THE TASK:
Please report each line in the material below that includes "middle".

====================

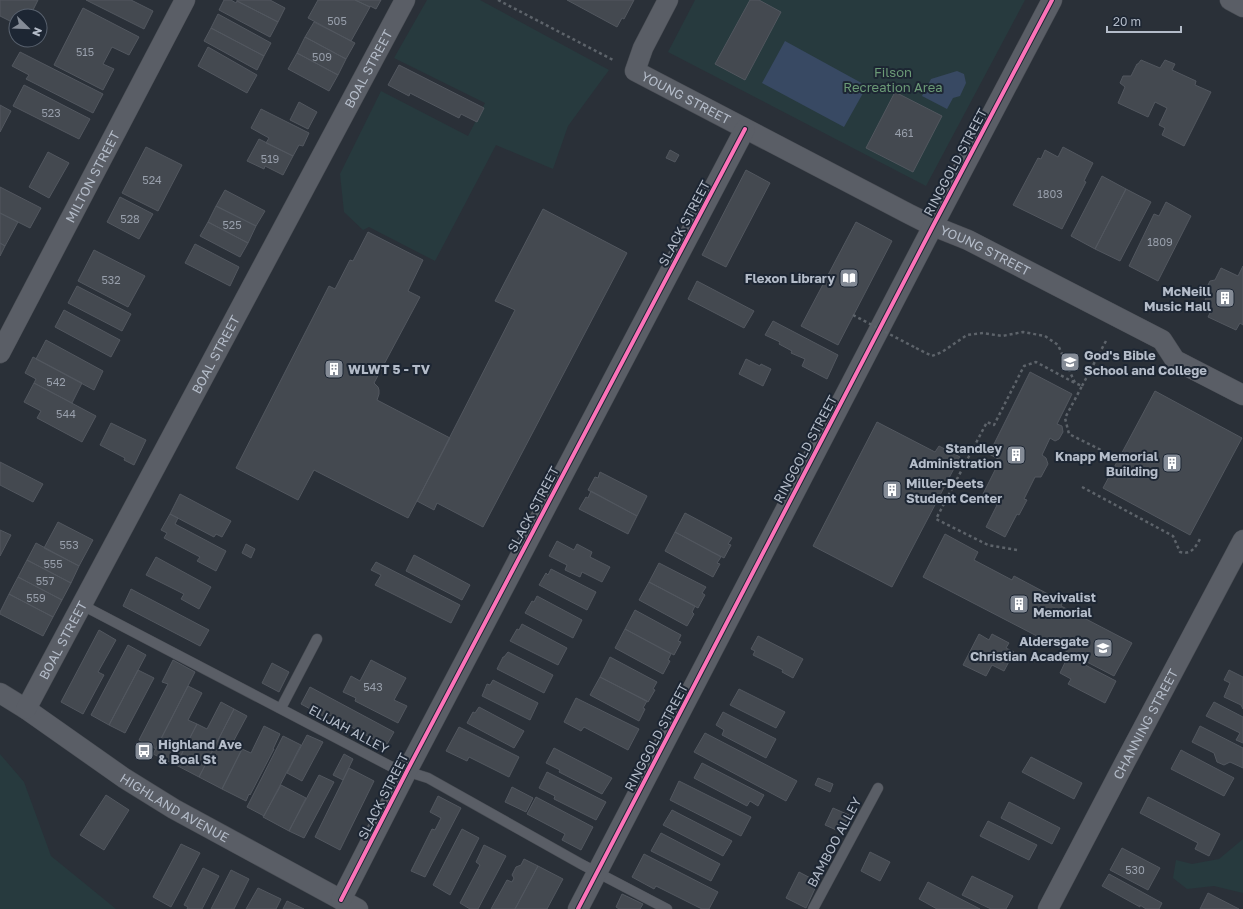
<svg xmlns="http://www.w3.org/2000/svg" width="1243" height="909" font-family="'Golos Text',sans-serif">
<rect width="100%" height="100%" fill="#2a3038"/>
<path fill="#273a3e" d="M427,0H480L609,70L568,126L553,169L496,145L435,261L369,227L363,230L344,212L340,174L381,91L468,136L485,103L394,58Z
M695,0H1025L926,186L668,52Z
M0,754L24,782L51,856L116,909H0Z
M1243,839V893L1214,886L1187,889L1173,878L1176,860L1192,864L1219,859Z"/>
<path fill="#384963" d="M785,41L867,86L844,127L762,83Z
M957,71L964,74L966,83L960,96L953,98L947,109L922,96L931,79Z"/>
<path fill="#444950" stroke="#52575f" d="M0,0H38L30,16H16V24L0,16Z
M86,0H131L153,11L144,29Z
M224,0H231L236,3L237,1L278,22L270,37L219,10Z
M237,0H270L285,8L278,22L237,1Z
M318,0H355L370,7L351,41L308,18Z
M355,0H381L376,9L370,6V7Z
M567,0H634L624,19L622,18L617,27Z
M750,0H759L781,12L745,80L715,64Z
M83,8L139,37L129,55L112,47L103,64L114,69L103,90L54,65Z
M218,14L271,43L264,56L211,28Z
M314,22L355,43L346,59L305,37Z
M211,28L264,56L257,70L204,41Z
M305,37L346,59L338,75L297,53Z
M208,47L257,75L247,93L198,66Z
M20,52L103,94L93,113L26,79L29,75L12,66Z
M297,53L338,75L329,91L288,69Z
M1141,60L1160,68L1165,60L1175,64L1172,70L1196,81L1195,85L1211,92L1184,146L1162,135L1165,128L1159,125L1167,108L1155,102L1148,117L1118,103L1125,87L1120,83L1123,76H1131L1137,64H1138Z
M399,65L484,108L477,122L461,114L459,118L410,93L409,96L388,85Z
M24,85L90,119L79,139L13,106Z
M895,92L942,116L913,172L866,148Z
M299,102L317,112L308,129L290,120Z
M0,105L11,111L0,132Z
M261,109L309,133L303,146L299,145L293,156L266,143L269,138L251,128Z
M259,139L293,156L283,175L265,166L264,169L247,161Z
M146,147L182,165L158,211L122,193Z
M1063,147L1093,163L1084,181L1086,182L1062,229L1013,205L1038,158L1041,159L1045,150L1058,157Z
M670,150L679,155L675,162L666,158Z
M48,152L69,163L49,198L29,187Z
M746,170L770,183L726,267L702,255Z
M1102,176L1126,189L1095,249L1071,236Z
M0,187L41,208L30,228L0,213Z
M1126,189L1151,202L1120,261L1095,249Z
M225,190L265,211L256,226L216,206Z
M120,197L153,214L139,239L107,222Z
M1166,202L1191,216L1158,281L1129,266L1154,214L1159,216Z
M216,206L256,226L248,243L208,222Z
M543,209L627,253L483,527L437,503L434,510L417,501L515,310L495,301Z
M0,213L18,222L5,246L0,243Z
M208,222L248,243L240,257L200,236Z
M856,222L892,241L838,345L801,326Z
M368,232L423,260L408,291L420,297L374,383L378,387L379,390V394L377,400L450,438L408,518L314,470L298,500L236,468L329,286L335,289L350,260L353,261Z
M0,243L5,246L0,256Z
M195,244L239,267L230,286L185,263Z
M94,250L145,276L128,307L78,281Z
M1243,266V325L1240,323L1236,330L1208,317L1212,309L1203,304L1209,292L1206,289L1210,281L1215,280L1221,268L1238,276Z
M697,281L754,311L744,328L688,299Z
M77,286L131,314L122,331L68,303Z
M64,310L120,340L111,357L55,327Z
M773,321L838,355L827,379L802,366L805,359L791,353L792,351L779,344L780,342L765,335Z
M46,340L103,371L94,390L36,359Z
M33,357L82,383L72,403L34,383L36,379L25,373Z
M746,359L760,366L761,364L771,369L763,386L739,374Z
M1030,372L1072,394L1057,424L1062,426L1063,432L1059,439L1055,441L1050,438L1042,455L1046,458L1048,464L1041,477H1035L1024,499L1027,500L1019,515L1017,514L1005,537L986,527L997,505L982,496L1000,460L989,454Z
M34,383L96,416L82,442L37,418L41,411L24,402Z
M1155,391L1242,438L1190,535L1103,488Z
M877,422L935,452L939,446L960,457L892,587L813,546Z
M111,423L146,440L134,465L124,460L125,458L100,445Z
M0,462L43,484L33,502L0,485Z
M600,472L647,496L637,516L588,490L595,477L598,478Z
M591,491L637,516L628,534L579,509L586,497L588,498Z
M180,494L231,521L222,537L216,534L214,537L170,514Z
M685,513L732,538L728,544L731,545L724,558L675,532Z
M170,514L178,518L175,524L226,551L216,571L197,561L200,557L164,538L167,533L161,530Z
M58,522L93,540L79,566L44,548Z
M0,530L11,535L0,556Z
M675,532L721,557L717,563L720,564L713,577L665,551Z
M945,534L978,552L974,560L1012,580L1014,576L1063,602L1061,606L1132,643L1114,676L923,577Z
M557,541L574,550L577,544L592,552L590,557L610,567L602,582L582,572L580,577L565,570L567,565L549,556Z
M36,543L79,566L71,583L27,560Z
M246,544L255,549L251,558L242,553Z
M414,555L470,585L462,600L406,571Z
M156,557L211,587L199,609L181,599L184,594L146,575Z
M27,560L71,583L62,600L18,577Z
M376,562L460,605L451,623L375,585L381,575L371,570Z
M659,563L706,587L702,593L705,595L698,608L649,582Z
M551,569L596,592L587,610L539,585L546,573L548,575Z
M18,577L62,600L53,617L9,594Z
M649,582L695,606L692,612L694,614L687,626L639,600Z
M131,589L209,630L200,646L123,606Z
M9,594L53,617L43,636L0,614V612Z
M537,596L582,620L573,638L525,613L532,601L534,602Z
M635,610L681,635L678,641L681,642L674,655L625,629Z
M522,624L567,648L558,665L510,641L517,629L519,630Z
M625,629L671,654L668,660L670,661L663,674L615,648Z
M99,630L116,640L98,672L104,675L83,714L61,702Z
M979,634L989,640L992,634L1009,643L1006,648L1014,652L1004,671L992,665L986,676L963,665Z
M758,636L803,659L793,678L782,672L783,670L753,655L755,651L751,649Z
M128,645L146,655L109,725L91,715Z
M508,652L553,675L544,693L497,669L503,657H504Z
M1068,656L1116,681L1105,703L1068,684L1071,679L1060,673Z
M610,657L657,682L653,689L655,690L648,702L600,677Z
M173,660L195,672L156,749L139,740L168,684L162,682Z
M371,660L406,678L394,700L407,706L398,723L355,701L356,698L343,692L351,676L360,681Z
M272,663L289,672L279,692L262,683Z
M138,670L154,678L125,733L109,725Z
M1229,670L1243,677V709L1241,705L1224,697L1230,683L1224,680Z
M600,677L647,701L643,708L645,709L639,721L590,695Z
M493,680L538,703L530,720L482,696L487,684L490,685Z
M188,686L202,693L188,720L197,724L176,765L153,754Z
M310,687L394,732L386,746L329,715L327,718L301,704Z
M739,689L785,712L776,728L730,705Z
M576,698L639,729L628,750L584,727L581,731L564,722Z
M221,702L234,709L199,777L176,765L197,724L207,729Z
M1214,702L1243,717V743L1236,740L1240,733L1206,716Z
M479,707L524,731L514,748L467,723L473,712L475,713Z
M234,709L247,716L232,744L242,749L222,789L199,777Z
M723,712L776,739L766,758L722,735L724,730L716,725Z
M264,726L280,734L273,749H274L250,795L249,794L246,801L222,789L242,749L251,753Z
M1200,726L1243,748V768L1230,762L1224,765L1217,762L1214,753L1192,742Z
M459,727L519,757L509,777L469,757L467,761L446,751Z
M705,733L797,781L786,801L694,752Z
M307,735L323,742L302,781L287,773Z
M283,736L301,745L264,816L247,807Z
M554,748L612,778L602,794L559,772L560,770L546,763Z
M1181,750L1234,778L1224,796L1171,769Z
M344,754L353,759L343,780L333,775Z
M1031,757L1082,783L1074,799L1022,772Z
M702,763L764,795L758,806L750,801L747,806L694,778Z
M349,768L374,781L340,850L315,837Z
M547,772L606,802L596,820L554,799L555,796L539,788Z
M319,775L334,782L304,838L289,831Z
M818,778L833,784L830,792L815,785Z
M679,781L751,817L741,836L670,800Z
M281,785L306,798L289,831L263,817Z
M512,787L533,798L526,812L505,802Z
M106,795L129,810L104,850L80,835Z
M438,796L461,808L425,877L411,871L432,829L435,830L441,818L430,812Z
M536,797L593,827L581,850L562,840L565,834L527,814Z
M1148,797L1220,834L1209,856L1195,849L1198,843L1140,813Z
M1009,802L1060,828L1052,844L1001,818Z
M833,808L849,815L841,832L825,825Z
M672,810L732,841L723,856L663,825Z
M988,821L1037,845L1029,860L980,836Z
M462,829L479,838L450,895L433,885Z
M661,833L720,864L711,881L651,851Z
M181,844L200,853L171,907L153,897Z
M484,845L506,856L478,909H470L460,903L480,865L476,862Z
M1122,848L1160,868L1148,890L1110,870Z
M870,852L890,862L880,881L861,871Z
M644,854L718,892L709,909H702L656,886L654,889L632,877Z
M524,859L538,866L515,909H491L507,880L512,882L514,878L512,875L516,867L521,865Z
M538,866L563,879L547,909H515Z
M203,868L219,876L202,909H187L188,907L184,905Z
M231,870L249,879L234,909H211Z
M799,872L818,882L806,908L786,898Z
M1109,874L1162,903L1159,909H1146L1140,905V907L1102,886Z
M972,876L1013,896L1006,909H991L962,895Z
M928,882L980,909H937L919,899Z
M258,888L281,899L276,909H246Z
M1208,893L1239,909H1200Z
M622,894L643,904L640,909H619L616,907Z
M287,901L304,909H283Z"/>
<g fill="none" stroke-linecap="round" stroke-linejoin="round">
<g stroke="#484c53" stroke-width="11">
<path id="service" d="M82,605L390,766L428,778L581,864L667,909
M281,708L317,639
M813,909L878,788"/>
</g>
<g stroke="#484c53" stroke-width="21">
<g id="minor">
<path id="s1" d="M668,0L643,48L635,71L909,214L933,226L968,240L1162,340L1175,360L1243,395"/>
<path d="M1230,0L1243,7"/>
<path id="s2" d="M0,353L185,0"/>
<path id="s3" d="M0,693L26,709L124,778L174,809L358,909"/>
<path id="s4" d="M26,709L405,0"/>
<path d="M341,900L407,771L745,129"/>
<path d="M578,909L933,226L1052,0"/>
<path id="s5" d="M1048,909L1124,764L1243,540"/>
</g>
</g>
<path stroke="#5d636a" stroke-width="2.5" stroke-dasharray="3 3" stroke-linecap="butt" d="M498,0L615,61
M916,348L932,356L942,352L967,335L983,333L1002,336L1023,332L1045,336L1058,345L1075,383L1082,386L1065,418L1069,434L1101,450
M1082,386L1107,339
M1082,487L1173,536L1180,552C1191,555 1195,548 1200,539
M1017,550L988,545L936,519L987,422L994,425L1024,366L1036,362L1075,383"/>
<use href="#service" stroke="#5a5e66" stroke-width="10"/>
<use href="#minor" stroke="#5a5e66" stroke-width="20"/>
<path stroke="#5d636a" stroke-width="2.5" stroke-dasharray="3 3" stroke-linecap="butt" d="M853,315L916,348"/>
<g stroke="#1d2633" stroke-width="6">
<path id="cycleway" d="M341,900L407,771L745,129
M578,909L933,226L1052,0"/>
</g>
<use href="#cycleway" stroke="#fb73b8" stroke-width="4"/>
</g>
<defs>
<g id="library-square" transform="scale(1)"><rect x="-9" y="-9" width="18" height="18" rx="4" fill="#848b96" stroke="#1d2633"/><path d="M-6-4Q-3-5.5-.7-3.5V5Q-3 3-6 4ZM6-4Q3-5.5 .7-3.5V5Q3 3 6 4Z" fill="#fff"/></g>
<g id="building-square" transform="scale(1)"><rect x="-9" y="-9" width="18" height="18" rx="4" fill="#848b96" stroke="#1d2633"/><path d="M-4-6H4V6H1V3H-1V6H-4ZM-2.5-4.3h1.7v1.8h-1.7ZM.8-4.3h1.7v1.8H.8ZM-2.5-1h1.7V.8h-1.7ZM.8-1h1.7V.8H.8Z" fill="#fff"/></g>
<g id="university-square" transform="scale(1)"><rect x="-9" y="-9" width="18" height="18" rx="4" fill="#848b96" stroke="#1d2633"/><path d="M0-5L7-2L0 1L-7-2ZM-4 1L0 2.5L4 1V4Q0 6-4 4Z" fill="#fff"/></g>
<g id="school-square" transform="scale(1)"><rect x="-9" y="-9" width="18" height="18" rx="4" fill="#848b96" stroke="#1d2633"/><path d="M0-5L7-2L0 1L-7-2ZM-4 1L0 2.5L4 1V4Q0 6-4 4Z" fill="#fff"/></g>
<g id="bus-square" transform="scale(1)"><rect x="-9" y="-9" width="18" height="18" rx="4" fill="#848b96" stroke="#1d2633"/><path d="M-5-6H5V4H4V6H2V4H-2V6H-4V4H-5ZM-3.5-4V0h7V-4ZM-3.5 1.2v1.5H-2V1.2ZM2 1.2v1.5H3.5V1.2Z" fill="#fff"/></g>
</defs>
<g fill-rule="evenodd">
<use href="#library-square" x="849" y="278"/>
<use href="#building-square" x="1225" y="298"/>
<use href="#university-square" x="1070" y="362"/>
<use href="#building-square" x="334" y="369"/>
<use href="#building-square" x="1016" y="455"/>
<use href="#building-square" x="1172" y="463"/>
<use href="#building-square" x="892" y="490"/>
<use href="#building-square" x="1019" y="604"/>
<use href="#school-square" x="1103" y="648"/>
<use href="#bus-square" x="144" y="751"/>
</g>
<g text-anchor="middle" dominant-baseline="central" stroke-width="4" stroke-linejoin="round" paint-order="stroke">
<g font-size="11" fill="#989fab">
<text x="337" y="20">505</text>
<text x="85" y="51">515</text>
<text x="322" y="56">509</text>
<text x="51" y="112">523</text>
<text x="904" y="132">461</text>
<text x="270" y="158">519</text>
<text x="152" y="179">524</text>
<text x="1050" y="193">1803</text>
<text x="130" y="218">528</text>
<text x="232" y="224">525</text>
<text x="1160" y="241">1809</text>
<text x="111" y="279">532</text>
<text x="56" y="381">542</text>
<text x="66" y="413">544</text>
<text x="69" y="544">553</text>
<text x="53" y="563">555</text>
<text x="45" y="580">557</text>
<text x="36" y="597">559</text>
<text x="373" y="686">543</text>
<text x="1135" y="869">530</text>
</g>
<g font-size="13" fill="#b4bcc9" stroke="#1d2633">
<text stroke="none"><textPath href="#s4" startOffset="726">BOAL STREET</textPath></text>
<text stroke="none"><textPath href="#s1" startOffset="136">YOUNG STREET</textPath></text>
<text transform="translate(955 162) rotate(-62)">RINGGOLD STREET</text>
<text stroke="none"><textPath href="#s2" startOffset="199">MILTON STREET</textPath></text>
<text transform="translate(684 223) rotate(-62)">SLACK STREET</text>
<text stroke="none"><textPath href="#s1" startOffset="472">YOUNG STREET</textPath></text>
<text stroke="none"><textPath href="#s4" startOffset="402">BOAL STREET</textPath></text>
<text transform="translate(805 449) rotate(-62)">RINGGOLD STREET</text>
<text transform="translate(533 509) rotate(-62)">SLACK STREET</text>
<text stroke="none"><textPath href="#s4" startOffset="78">BOAL STREET</textPath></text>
<text stroke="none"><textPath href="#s5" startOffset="209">CHANNING STREET</textPath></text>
<text transform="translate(349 729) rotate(28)">ELIJAH ALLEY</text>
<text transform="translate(656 737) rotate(-62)">RINGGOLD STREET</text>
<text transform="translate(383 796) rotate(-63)">SLACK STREET</text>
<text stroke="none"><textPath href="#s3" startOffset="209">HIGHLAND AVENUE</textPath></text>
<text transform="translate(834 842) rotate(-62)">BAMBOO ALLEY</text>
</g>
<g font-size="13" fill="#6b9a76" stroke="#1d2633">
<text x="893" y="72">Filson<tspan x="893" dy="15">Recreation Area</tspan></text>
</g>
<g font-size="13" font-weight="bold" fill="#b4bcc9" stroke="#1d2633" text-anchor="end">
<text x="835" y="278">Flexon Library</text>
<text x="1211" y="291">McNeill<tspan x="1211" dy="15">Music Hall</tspan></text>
<text x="1084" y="355" text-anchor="start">God's Bible<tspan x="1084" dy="15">School and College</tspan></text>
<text x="348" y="369" text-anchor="start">WLWT 5 - TV</text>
<text x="1002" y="448">Standley<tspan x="1002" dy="15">Administration</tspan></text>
<text x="1158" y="456">Knapp Memorial<tspan x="1158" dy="15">Building</tspan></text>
<text x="906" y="483" text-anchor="start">Miller-Deets<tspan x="906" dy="15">Student Center</tspan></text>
<text x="1033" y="597" text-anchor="start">Revivalist<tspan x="1033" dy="15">Memorial</tspan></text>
<text x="1089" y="641">Aldersgate<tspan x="1089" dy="15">Christian Academy</tspan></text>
<text x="158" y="744" text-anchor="start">Highland Ave<tspan x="158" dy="15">&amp; Boal St</tspan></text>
</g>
</g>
<g transform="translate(28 28) rotate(113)"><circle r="19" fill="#1d2633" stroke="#59626f"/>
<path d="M0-3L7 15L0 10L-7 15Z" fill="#848b96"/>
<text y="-6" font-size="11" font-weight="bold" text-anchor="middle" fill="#b4bcc9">N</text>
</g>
<path d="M1107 26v6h74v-6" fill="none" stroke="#b4bcc9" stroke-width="2"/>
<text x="1113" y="26" font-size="12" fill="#b4bcc9" stroke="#1d2633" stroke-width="3" paint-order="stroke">20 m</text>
</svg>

====================

ANSWER SPACE:
<g text-anchor="middle" dominant-baseline="central" stroke-width="4" stroke-linejoin="round" paint-order="stroke">
<text y="-6" font-size="11" font-weight="bold" text-anchor="middle" fill="#b4bcc9">N</text>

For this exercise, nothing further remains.